What would be the purpose of nesting? If it's supporting
related-but-independent sub-packages, I'm for it. I agree that the
metadata format is irrelevant as long as it meets the criteria you note.

> - On PEP262 elimination: again, if users want to create and maintain 
> their own database of installed packages using existing package 
> manager tools then that's their choice. What's important is that this 
> should not be the "default" arrangement, for reasons I've already 
> given (synchronisation issues, etc.). By putting metadata into every 
> Python package in the filesystem and building an API for retrieving 
> that data directly from those packages, you have a solid 
> "lowest-common-denominator" foundation that can also meet the 
> majority of users' needs for no additional effort.

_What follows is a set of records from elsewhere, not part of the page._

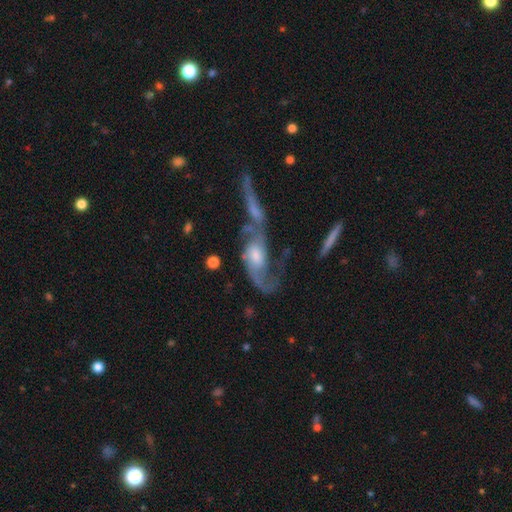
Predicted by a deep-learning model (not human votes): Smooth or featured? featured or disk (79%)
Edge-on disk? no (91%)
Bar? no (60%)
Spiral arms? yes (90%)
Spiral winding? loose (55%)
Spiral arm count? 2 (75%)
Bulge size? moderate (53%)
Merging? merger (48%)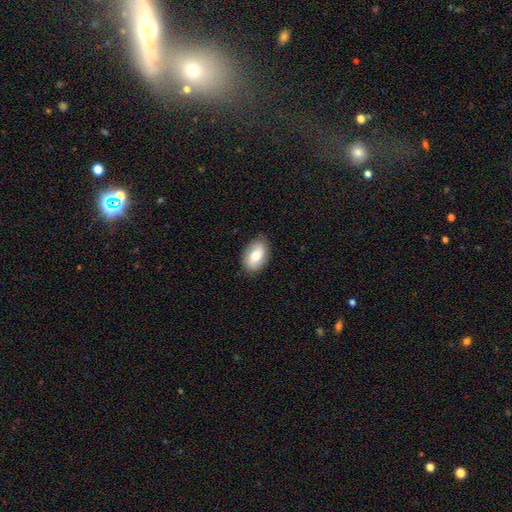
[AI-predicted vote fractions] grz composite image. It shows a smooth galaxy with no disk features (69%) that is in between round and cigar-shaped (89%). Merging: none (85%).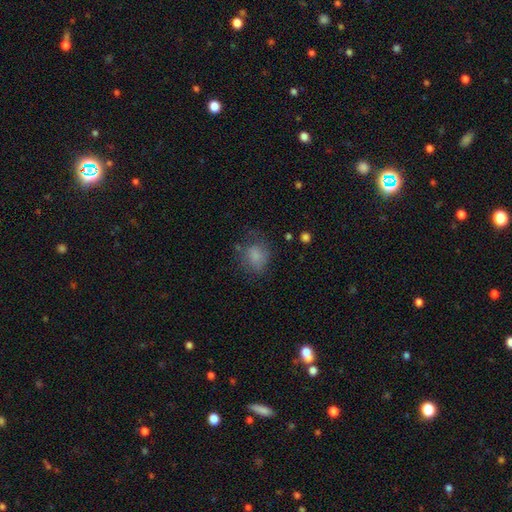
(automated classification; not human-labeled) smooth-or-featured: smooth: 76% | featured or disk: 13% | star or artifact: 11%
  how-rounded: round: 54% | in between: 44% | cigar-shaped: 1%
  merging: none: 56% | minor disturbance: 25% | major disturbance: 16% | merger: 3%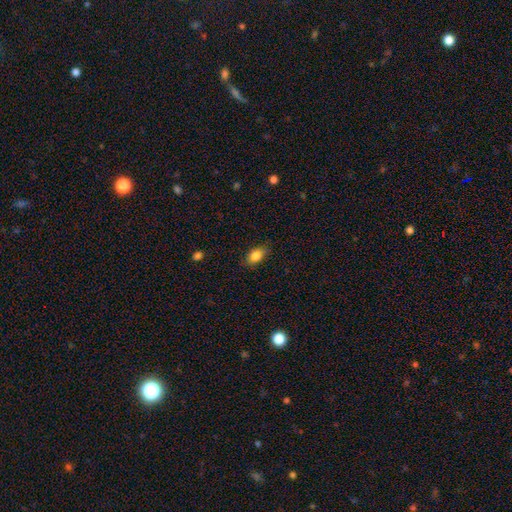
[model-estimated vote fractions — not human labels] Smooth or featured? Predicted: smooth (p=0.85). How rounded? Predicted: in between (p=0.84). Merging? Predicted: none (p=0.81).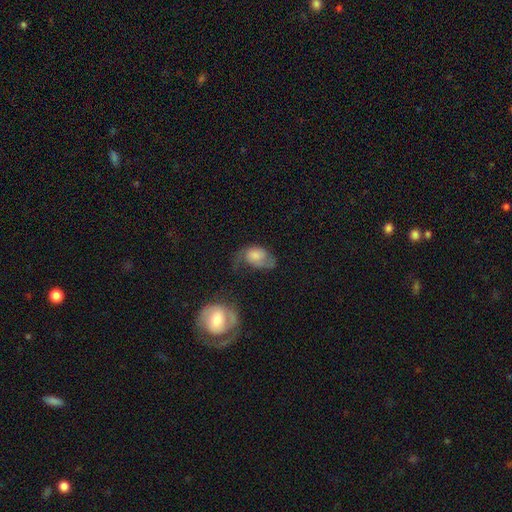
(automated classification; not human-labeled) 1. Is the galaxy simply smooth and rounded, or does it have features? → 48% smooth, 43% featured or disk, 9% star or artifact.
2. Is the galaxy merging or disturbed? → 34% major disturbance, 31% none, 28% minor disturbance, 6% merger.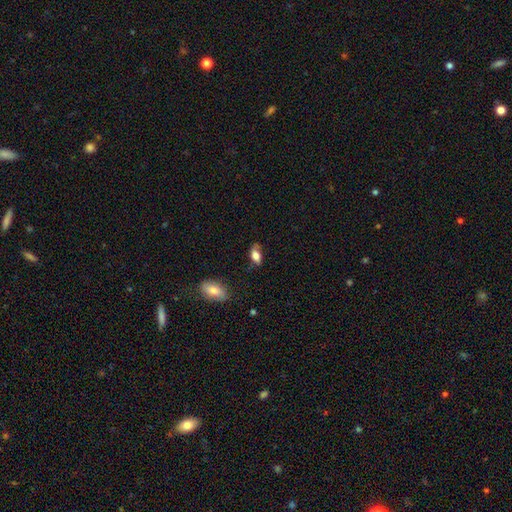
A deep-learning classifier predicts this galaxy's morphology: Smooth or featured? Predicted: smooth (p=0.73). How rounded? Predicted: in between (p=0.86). Merging? Predicted: none (p=0.65).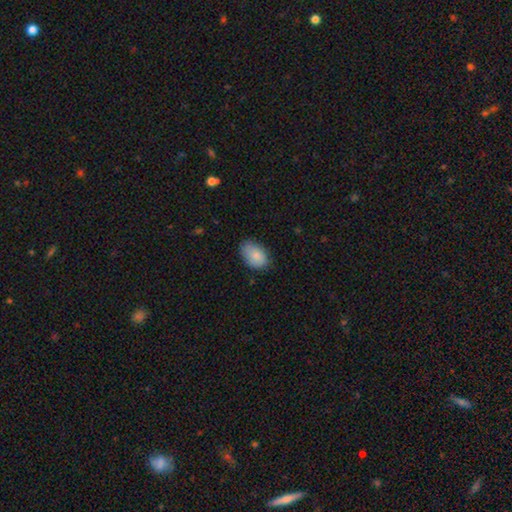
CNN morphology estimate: smooth_or_featured: smooth (p=0.85) [alt: featured or disk p=0.08]
how_rounded: in between (p=0.90) [alt: round p=0.09]
merging: none (p=0.73) [alt: minor disturbance p=0.22]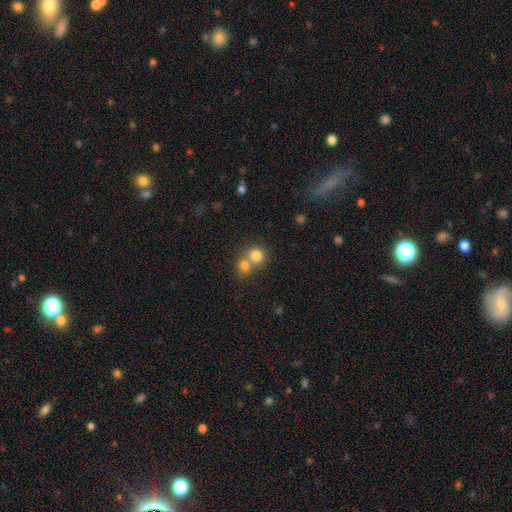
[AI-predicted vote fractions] This appears to be a smooth galaxy with no disk features (80%) that is round (82%). Merging: merger (51%).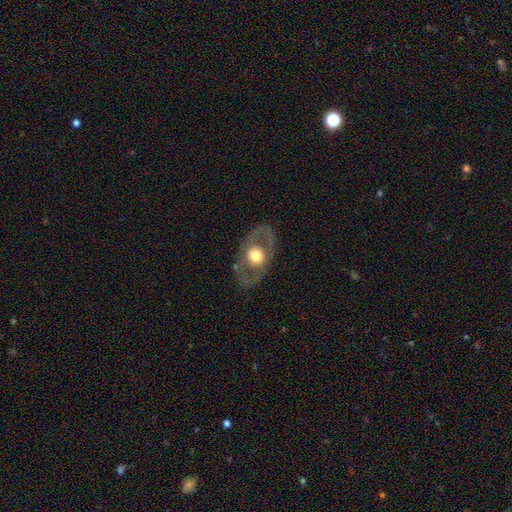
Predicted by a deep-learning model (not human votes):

For folk who like 
> to maintain a separate DB for efficiency (e.g. on NFS), it also 
> provides them the means to easily build that DB given an existing 
> installation, not to mention an easy way to rebuild it after it goes 
> blooey!

Sounds like including setup.cfg in the installation tree would
accomplish what you describe.

> p.s. If anyone can point me to good examples of DU-based binary 
> distributions, I'd like to take a look to help my understanding, 
> thanks.

Unfortunately, I don't have authorization to release any of mine,
however, in the current architecture _every_ distutils based distribution
_is_ binary capable. Everything I've needed, I've been able to produce a
binary distribution for Solaris* with:

    python setup.py bdist_pkgtool \ 
        [--pkg-abrev="pkgtool's stupid 8 char max name"]

For HP-UX:
    python setup.py bdist_sdux

For rpm:
    python setup.py bdist_rpm

For Debian (cheating ;):
    python setup.py bdist_rpm
    alien --to-deb [resulting.rpm]

Whether the package author _intended_ for the packages to be binary
installable or not has made _no_difference_at_all_. THIS IS THE POWER OF
DISTUTILS: The package author doesn't need to know or care what the
target platform will be, what the binary package format is, or how to
produce them. They don't even have to know what native package managers
exist.  If there's a setup.py, Distutils "just works" to produce a
native binary package. So for an example of a "DU-based binary
distribution", see _any_ DU-based package.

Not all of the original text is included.